也許是意識到了自己不妥,薛陰煞迅速收起嫉恨的表情之後有些心虛的往徐浩明處望了一眼,見他依舊聚精會神的模樣,並沒有什麽異狀,這才放心,於是繼續講道:“當時那位莊主已經人到中年,無法再練新功了,可是他又乏嗣無後。因此在他晚年的時候就從自己的胞弟那裡過繼了一個孩子,並把《昊天劍意》傳授給了他。”
“這位繼子,雖然修煉了這門劍法,可是因為天賦所限,並沒有太大的成就。所以很長一段時間裡,名劍山莊不過是個二流幫派而已。”
“後來,這位繼子又有了子嗣,名叫江景天。此人的學武天賦奇高,不過二十來歲就已經青出於藍,始踏入江湖便憑一己之力,連續剿滅了太白山與少華山一帶共計十一寨的土匪惡霸,頓時名震江湖!”
“哦,對了,那個時候的土匪手裡已經有槍了......”
說到此處,薛陰煞淡淡的掃了盧永祥一眼,嘴角揚起一抹冷笑。看來之前盧永祥的話同樣也把他這個地地道道的武者給得罪了。
薛陰煞的突然停頓引來了徐憐馨的不滿,小姑娘迫不及待的問道:“然後呢?這個江景天是不是特別厲害?既然名劍山莊遷徙到了關中,那後來怎麽成為江南武林的領袖了呢?”
薛陰煞道:“老夫之前說了,《昊天劍意》為天下第一劍法,那江景天天賦又高,學成之後自然是厲害無比!那時大半個神州都陷入了戰火之中,於是江景天就帶著整個名劍山莊回了老家贛江......”
“哦!我知道了。江景天是回來保衛家園的!那他一定是個抗倭英雄了!嗯?不對啊?抗倭名將裡面沒有一個叫江景天的啊!嗯.....中央軍那邊也沒有啊!”
徐憐馨小的時候,就經常聽父親講她那已經過世的爺爺當年抗擊倭寇的故事。

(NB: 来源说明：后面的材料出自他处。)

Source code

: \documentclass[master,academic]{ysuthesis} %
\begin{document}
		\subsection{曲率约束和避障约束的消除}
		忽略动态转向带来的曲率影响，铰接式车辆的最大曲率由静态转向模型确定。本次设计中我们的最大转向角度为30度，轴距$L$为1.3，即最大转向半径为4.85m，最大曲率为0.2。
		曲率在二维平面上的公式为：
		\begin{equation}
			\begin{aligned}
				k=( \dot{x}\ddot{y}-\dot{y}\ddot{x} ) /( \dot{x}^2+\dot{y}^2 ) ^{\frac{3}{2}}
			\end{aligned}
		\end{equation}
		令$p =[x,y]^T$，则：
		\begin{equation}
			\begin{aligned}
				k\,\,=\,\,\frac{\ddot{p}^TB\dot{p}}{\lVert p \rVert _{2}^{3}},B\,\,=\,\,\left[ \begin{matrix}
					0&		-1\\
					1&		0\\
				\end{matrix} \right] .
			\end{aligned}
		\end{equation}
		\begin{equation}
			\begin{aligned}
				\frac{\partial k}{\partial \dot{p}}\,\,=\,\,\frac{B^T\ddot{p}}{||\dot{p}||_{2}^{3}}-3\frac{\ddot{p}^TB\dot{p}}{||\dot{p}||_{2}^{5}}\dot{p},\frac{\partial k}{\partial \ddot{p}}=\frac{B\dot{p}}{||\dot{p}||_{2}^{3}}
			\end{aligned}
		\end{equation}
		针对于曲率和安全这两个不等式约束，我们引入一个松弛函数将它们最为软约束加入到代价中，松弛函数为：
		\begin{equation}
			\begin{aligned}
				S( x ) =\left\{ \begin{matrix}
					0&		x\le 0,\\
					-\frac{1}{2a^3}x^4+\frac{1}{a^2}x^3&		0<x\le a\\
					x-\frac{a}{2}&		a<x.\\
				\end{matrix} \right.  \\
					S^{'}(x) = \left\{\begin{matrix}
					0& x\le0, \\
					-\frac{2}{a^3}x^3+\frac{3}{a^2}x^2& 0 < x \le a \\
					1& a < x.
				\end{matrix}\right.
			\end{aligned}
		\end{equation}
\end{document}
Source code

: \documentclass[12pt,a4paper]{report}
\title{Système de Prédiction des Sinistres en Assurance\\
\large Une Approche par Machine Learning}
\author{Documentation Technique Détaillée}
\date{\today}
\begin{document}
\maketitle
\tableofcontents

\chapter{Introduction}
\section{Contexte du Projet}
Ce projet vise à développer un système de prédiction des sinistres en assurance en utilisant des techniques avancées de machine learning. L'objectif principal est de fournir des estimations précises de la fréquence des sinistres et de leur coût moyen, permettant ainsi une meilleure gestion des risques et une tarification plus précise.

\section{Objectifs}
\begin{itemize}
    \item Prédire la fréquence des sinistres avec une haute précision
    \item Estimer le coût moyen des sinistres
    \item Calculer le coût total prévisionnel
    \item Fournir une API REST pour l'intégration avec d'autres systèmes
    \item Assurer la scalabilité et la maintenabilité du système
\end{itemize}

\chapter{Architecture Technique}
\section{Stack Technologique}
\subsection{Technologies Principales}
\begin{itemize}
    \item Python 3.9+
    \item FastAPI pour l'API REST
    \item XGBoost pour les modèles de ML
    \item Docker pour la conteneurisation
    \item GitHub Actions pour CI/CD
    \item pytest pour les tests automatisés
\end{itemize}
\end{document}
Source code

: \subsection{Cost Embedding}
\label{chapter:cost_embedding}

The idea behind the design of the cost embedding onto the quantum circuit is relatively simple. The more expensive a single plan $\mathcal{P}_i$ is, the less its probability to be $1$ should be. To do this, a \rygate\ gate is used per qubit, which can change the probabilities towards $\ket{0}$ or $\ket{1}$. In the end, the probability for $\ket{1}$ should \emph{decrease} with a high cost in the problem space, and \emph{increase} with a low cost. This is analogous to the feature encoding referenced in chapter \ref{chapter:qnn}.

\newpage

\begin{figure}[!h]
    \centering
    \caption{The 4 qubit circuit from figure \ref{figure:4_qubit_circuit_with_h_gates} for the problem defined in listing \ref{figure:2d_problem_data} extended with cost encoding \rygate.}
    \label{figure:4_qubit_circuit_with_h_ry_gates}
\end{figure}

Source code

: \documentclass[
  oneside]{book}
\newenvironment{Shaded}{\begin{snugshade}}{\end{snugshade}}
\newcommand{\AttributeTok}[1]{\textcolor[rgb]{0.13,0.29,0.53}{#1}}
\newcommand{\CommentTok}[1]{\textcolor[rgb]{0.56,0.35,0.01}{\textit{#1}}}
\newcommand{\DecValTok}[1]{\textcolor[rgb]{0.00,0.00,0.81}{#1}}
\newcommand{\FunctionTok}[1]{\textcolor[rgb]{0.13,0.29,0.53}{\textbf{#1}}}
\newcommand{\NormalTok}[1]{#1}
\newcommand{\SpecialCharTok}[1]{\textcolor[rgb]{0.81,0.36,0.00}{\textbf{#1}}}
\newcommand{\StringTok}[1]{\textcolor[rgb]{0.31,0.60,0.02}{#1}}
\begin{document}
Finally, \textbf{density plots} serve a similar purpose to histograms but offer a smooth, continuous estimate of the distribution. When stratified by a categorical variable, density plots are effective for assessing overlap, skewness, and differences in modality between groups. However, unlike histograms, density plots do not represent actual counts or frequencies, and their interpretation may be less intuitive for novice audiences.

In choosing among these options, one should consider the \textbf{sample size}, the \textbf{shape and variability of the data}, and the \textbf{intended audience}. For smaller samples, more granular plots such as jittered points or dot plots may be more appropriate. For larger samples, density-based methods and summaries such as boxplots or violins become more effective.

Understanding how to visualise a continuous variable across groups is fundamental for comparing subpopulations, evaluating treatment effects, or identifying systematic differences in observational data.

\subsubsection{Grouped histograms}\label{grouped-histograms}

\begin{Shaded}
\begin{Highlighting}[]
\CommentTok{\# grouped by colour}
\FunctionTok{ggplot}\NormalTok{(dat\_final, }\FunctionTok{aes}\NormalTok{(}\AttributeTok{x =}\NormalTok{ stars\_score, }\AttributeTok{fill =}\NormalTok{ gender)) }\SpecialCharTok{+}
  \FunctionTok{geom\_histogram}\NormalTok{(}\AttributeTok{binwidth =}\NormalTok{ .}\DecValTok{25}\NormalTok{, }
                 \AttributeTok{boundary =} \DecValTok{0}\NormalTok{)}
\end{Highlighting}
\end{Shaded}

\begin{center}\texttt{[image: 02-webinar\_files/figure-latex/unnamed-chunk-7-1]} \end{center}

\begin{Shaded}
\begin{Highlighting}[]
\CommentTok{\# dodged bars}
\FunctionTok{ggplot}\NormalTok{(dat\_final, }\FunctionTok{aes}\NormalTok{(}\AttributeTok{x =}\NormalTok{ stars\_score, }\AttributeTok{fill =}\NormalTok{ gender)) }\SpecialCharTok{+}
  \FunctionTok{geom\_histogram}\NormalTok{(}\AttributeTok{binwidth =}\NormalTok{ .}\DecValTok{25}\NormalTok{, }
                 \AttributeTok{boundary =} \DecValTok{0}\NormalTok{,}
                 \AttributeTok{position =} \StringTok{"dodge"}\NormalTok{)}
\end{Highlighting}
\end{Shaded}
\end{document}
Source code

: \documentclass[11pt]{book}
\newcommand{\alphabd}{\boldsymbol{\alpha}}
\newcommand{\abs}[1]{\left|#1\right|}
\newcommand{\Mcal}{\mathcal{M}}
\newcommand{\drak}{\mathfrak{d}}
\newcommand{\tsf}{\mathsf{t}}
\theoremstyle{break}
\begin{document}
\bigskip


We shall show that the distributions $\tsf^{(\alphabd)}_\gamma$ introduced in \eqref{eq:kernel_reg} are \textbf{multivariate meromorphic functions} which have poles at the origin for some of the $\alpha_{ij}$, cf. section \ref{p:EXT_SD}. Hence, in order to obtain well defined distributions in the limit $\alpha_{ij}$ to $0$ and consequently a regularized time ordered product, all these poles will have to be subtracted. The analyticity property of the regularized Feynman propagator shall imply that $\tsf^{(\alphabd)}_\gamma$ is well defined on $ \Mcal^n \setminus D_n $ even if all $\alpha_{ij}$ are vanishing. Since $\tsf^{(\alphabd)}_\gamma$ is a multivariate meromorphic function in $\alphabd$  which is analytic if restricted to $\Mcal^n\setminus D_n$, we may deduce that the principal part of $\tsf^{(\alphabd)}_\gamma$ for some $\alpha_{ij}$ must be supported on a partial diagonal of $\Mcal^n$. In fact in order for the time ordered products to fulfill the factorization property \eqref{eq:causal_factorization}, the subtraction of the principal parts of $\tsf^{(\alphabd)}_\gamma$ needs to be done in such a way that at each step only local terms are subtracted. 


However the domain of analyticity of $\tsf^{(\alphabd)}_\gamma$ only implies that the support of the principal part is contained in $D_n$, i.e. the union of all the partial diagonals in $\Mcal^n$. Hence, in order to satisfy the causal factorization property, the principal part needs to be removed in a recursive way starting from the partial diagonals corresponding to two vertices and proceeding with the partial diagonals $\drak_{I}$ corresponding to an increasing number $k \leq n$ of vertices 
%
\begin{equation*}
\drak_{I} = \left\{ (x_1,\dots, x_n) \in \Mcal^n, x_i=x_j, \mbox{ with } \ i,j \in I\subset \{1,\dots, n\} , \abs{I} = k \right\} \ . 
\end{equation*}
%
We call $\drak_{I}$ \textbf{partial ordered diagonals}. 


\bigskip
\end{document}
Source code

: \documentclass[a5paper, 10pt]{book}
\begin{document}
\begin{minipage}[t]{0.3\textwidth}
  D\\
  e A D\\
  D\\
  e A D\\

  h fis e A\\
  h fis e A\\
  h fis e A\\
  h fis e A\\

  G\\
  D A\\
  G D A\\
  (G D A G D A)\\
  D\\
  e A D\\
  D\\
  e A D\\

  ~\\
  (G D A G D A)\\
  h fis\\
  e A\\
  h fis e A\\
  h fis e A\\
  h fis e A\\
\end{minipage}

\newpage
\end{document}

後來她上學學歷史的時候也特意去看過這段時期的史書,但是她想來想去也沒想起來有哪個有名的將軍叫江景天的。
“呵呵。”
薛陰煞聽了笑著道:“小姑娘,很多事情史書裡面是看不到的。當時整個華夏都處於戰火之中,普通人有普通人的戰場,武者也有武者的戰場。我們神州大地有像老夫一般的武者,別的國家難道就沒有嗎?”
“別的國家也有武者?像你們一樣?”徐憐馨一雙杏眼睜得大大的,顯然很是驚訝。
“薛老先生的所指的莫非是島國的忍著和武士?難道這種人真的存在?”久未開口的上官雲滿臉不可思議的說道。
薛陰煞點了點頭,又搖了搖頭道:“不止,還有西方教廷的十字軍、聖騎士,還有喜歡獨來獨往的血族和北國喜歡群戰的狼族等等。”
“這怎麽可能?十字軍和聖騎士還說得過去,最起碼世界史上確實出現過。可那血族是什麽東西?吸血鬼嗎?還有狼族,這.....這簡直就是神話嘛!”
這些東西實在是太過不可思議了,就連一直沒說話的朱勳都忍不住質疑了起來。